A LITANY of handling errors, turnover ball and attacking impotency – it doesn’t take a rocket scientist to deduce what went wrong for shell-shocked Leeds Carnegie in their date with destiny with Newcastle Falcons.
It was an unmitigated disaster, pretty much from start to finish, for basement boys Carnegie with any sense of great expectation among supporters soon dissipating and a 22-5 reverse to their big relegation rivals seemingly hammering another giant six-inch nail into their relegation coffin.
A positive mental approach has pervaded around Carnegie for a good few years, regardless of circumstances, but it was hard to take anything from Sunday’s crushing defeat.
Stunned skipper Marco Wentzel was unable to dress things up afterwards – following Leeds’ 13th defeat in 14 league games of a wretched campaign thus far – and struggled to find redemptive answers.
Eight Premiership matches may still be on the calendar, and 40 points up for grabs, but Carnegie will have to improve a hundred-fold to give themselves a chance of safety, and even then the smart money is on that not being enough.
Top of the lengthy list of concerns is Carnegie’s inability to score tries and make enough line-breaks – a mere 14 tries in 14 league matches tells it’s own story – allied to an average of shipping 28 points per top-flight game.

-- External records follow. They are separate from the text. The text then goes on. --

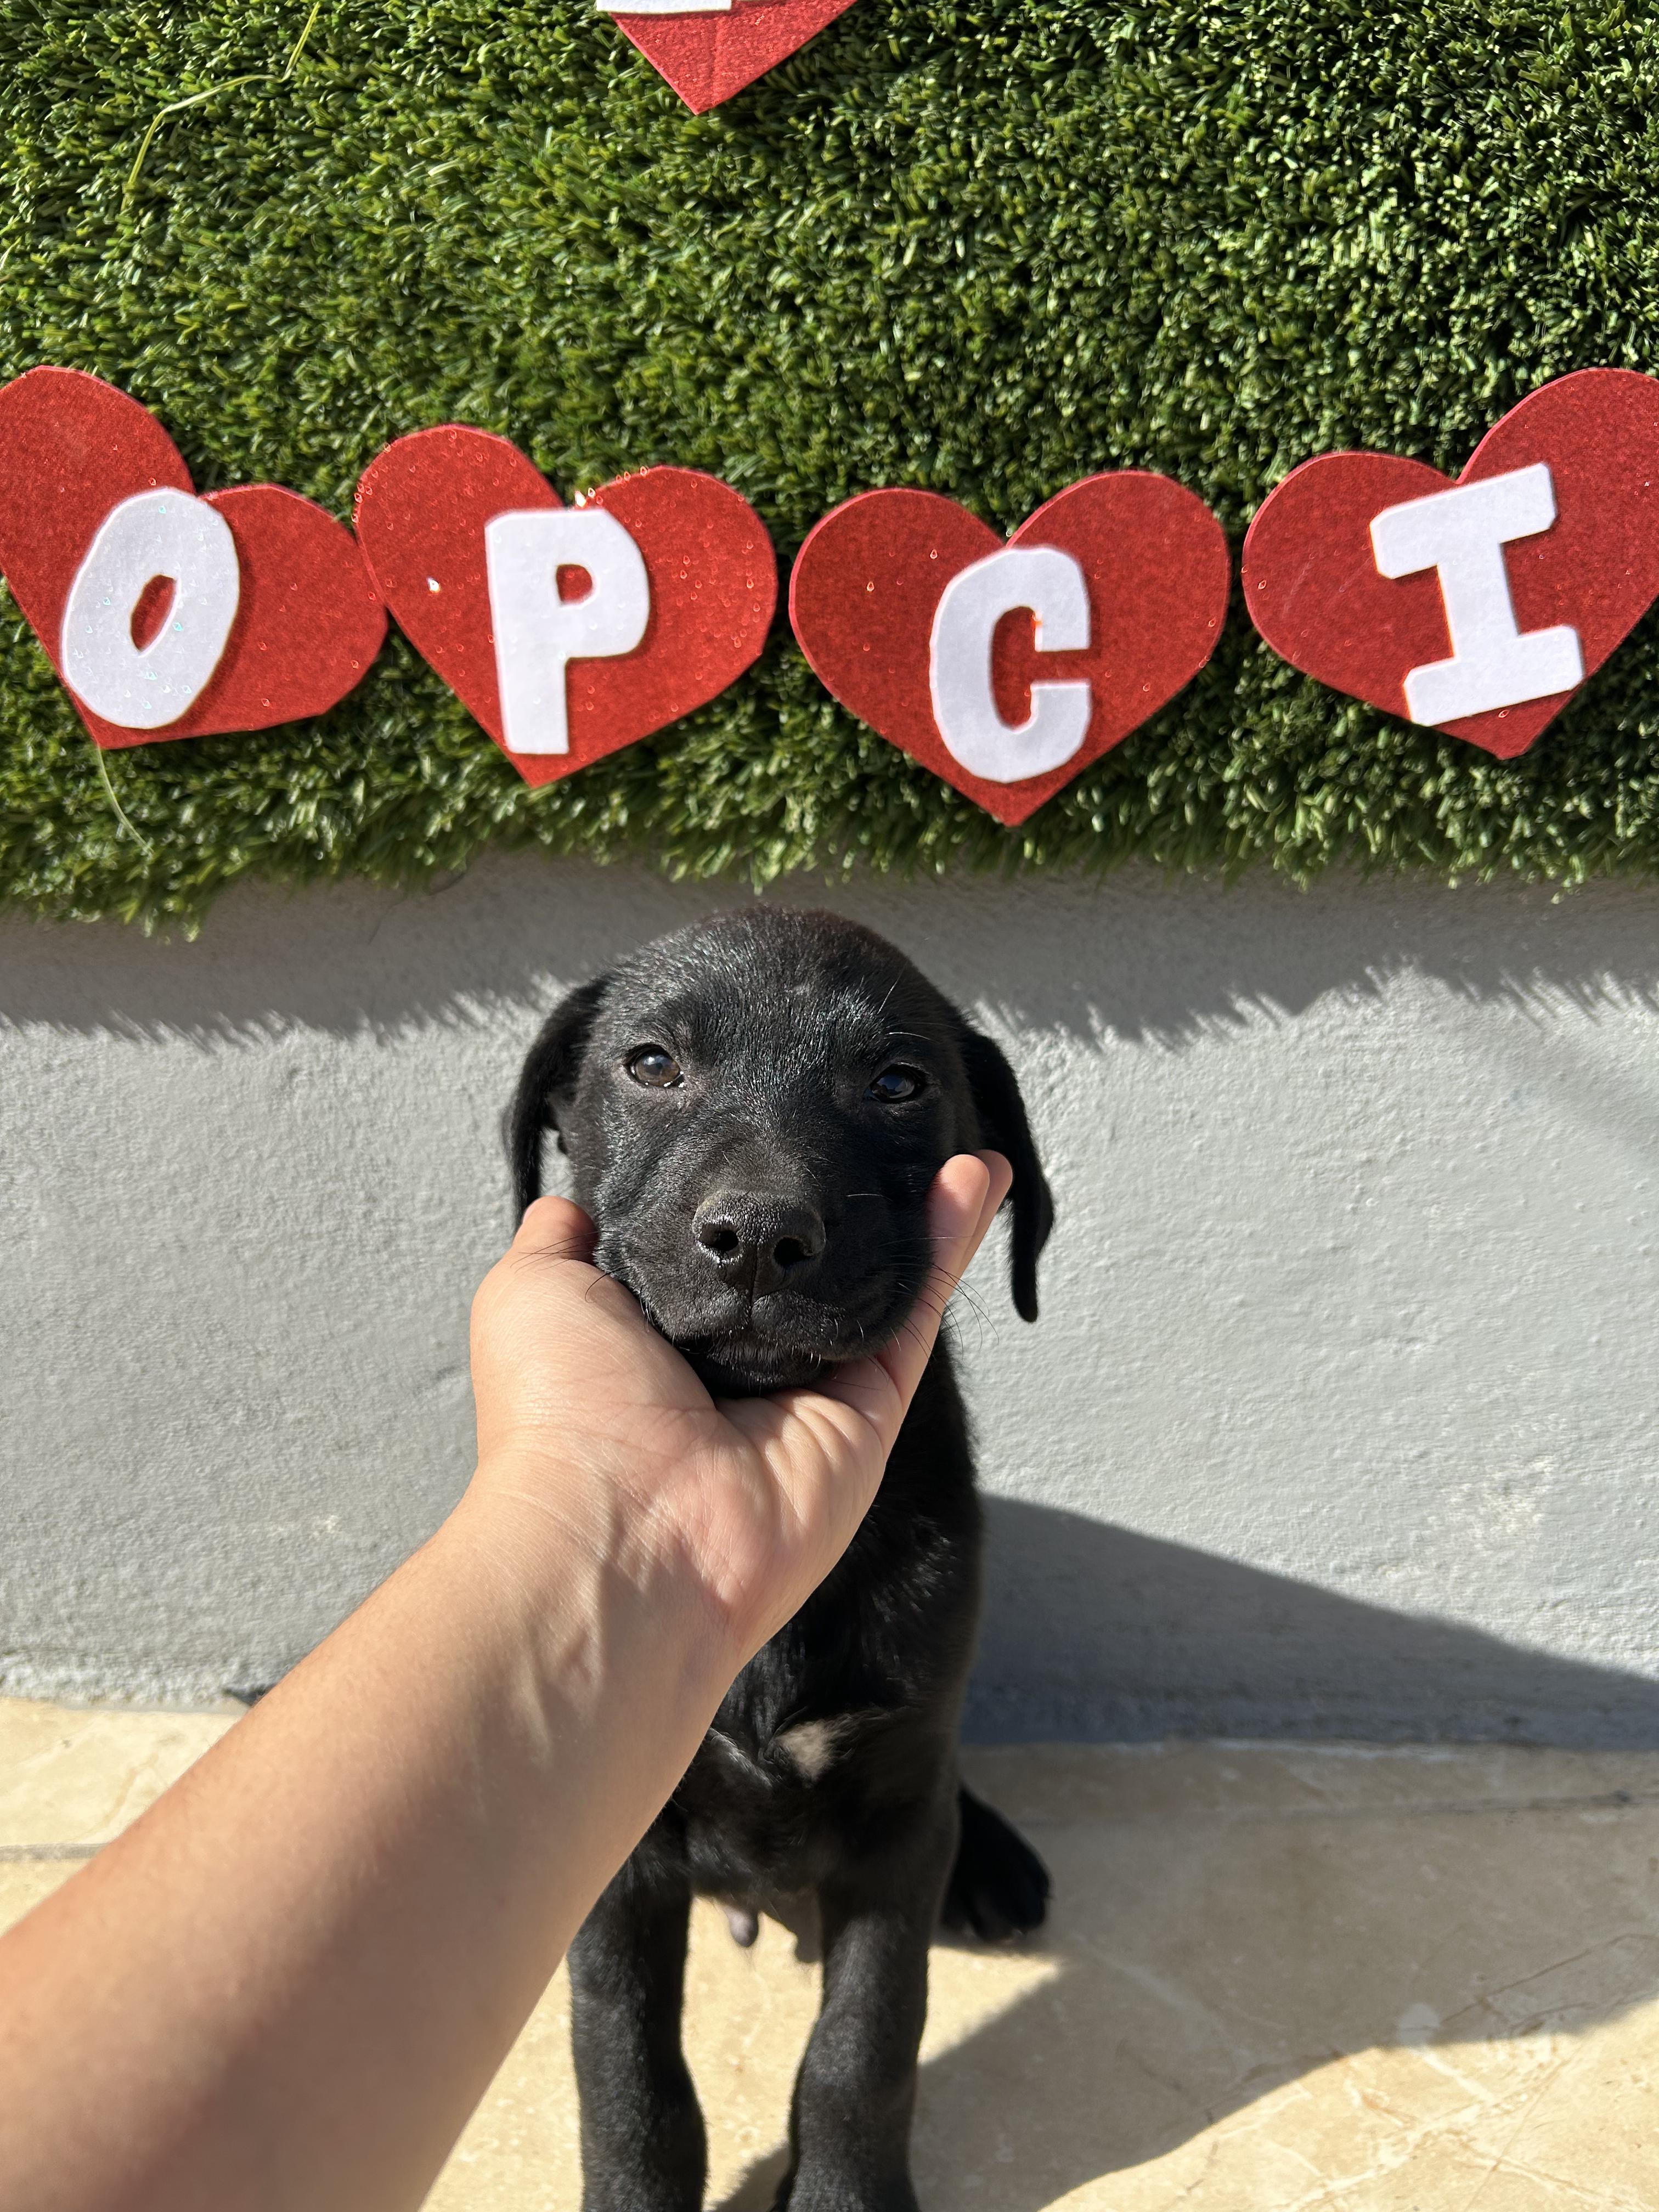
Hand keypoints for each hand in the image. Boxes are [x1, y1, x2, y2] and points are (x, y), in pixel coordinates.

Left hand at [467, 1152, 1011, 1663]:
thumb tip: (568, 1203)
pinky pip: (915, 1311)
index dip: (743, 1195)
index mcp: (657, 1339)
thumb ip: (559, 1242)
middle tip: (870, 1123)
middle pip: (803, 1265)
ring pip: (874, 1278)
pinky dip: (949, 1240)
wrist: (621, 1527)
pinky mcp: (868, 1410)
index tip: (768, 1127)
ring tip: (944, 1127)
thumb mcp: (529, 1294)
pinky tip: (972, 1174)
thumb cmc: (561, 1414)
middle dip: (837, 1202)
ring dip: (917, 1207)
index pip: (716, 1252)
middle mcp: (735, 1364)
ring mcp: (807, 1390)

On one of his worst days at the office, Wentzel, whose side had twice as much possession as Falcons – but did next to nothing with it – said: “Scoring (tries) is the question and we don’t have the answer.
“The simple thing is we don’t look after the ball and that’s down to players, not coaching or anything else. It’s the simple things we are not doing.”
He added: “We had a lot of ball, but I think that turnovers was the thing.
“That was just down to the players. We threw the ball away and didn’t respect it, especially in the scoring zones, while they defended well and tackled well.
“We didn’t play well and they used the ball nicely, despite not having as much ball as us.
“We didn’t defend well or play well, while our set-piece didn’t function. It was our fault.”
Wentzel insists the last thing Carnegie went into the game feeling was under-prepared, though appearances could certainly be deceptive with the home players serving up a performance that was error-strewn and fitful.
The South African line-out expert was at pains to point out that the build-up went like clockwork and stressed that the last thing he saw coming was such a poor Leeds display in their biggest game of the campaign.
He said: “I wish I could say we saw it coming, but we’d trained so well and had a great week’s practice. But once again, in a game, we didn’t start well.
“We had to start well but didn’t, and they scored a quick try and then we found ourselves 11-0 down which made it hard.
“It was such a difficult day. If we’d won the game, we’d have been off the bottom of the table and that would have helped us to sign players and lifted things.
“But the season’s not over, by a long shot. The defeat hurt, but we’ve just got to look forward to the next game now.”
One crumb of comfort ahead of this Sunday’s home clash with London Irish is the availability of England duo Hendre Fourie and Steve Thompson, who have been cleared to play with the Six Nations competition taking a break this weekend.
Meanwhile, England legend Back insists saving Carnegie’s top-league skins represents the biggest challenge of his illustrious career – though, typically, it’s not one he’ll shy away from.
He said: “Without a doubt this is the biggest challenge of my career. I have a massive job to do.
“But until it’s over I, the players and the management will keep fighting.
“It will be harder now, but we are still confident we can get the points we need to stay in the Premiership.
“I have a big job, but that’s what I’m paid to do. That’s where my passion is. My playing career was a challenge and this is a challenge.”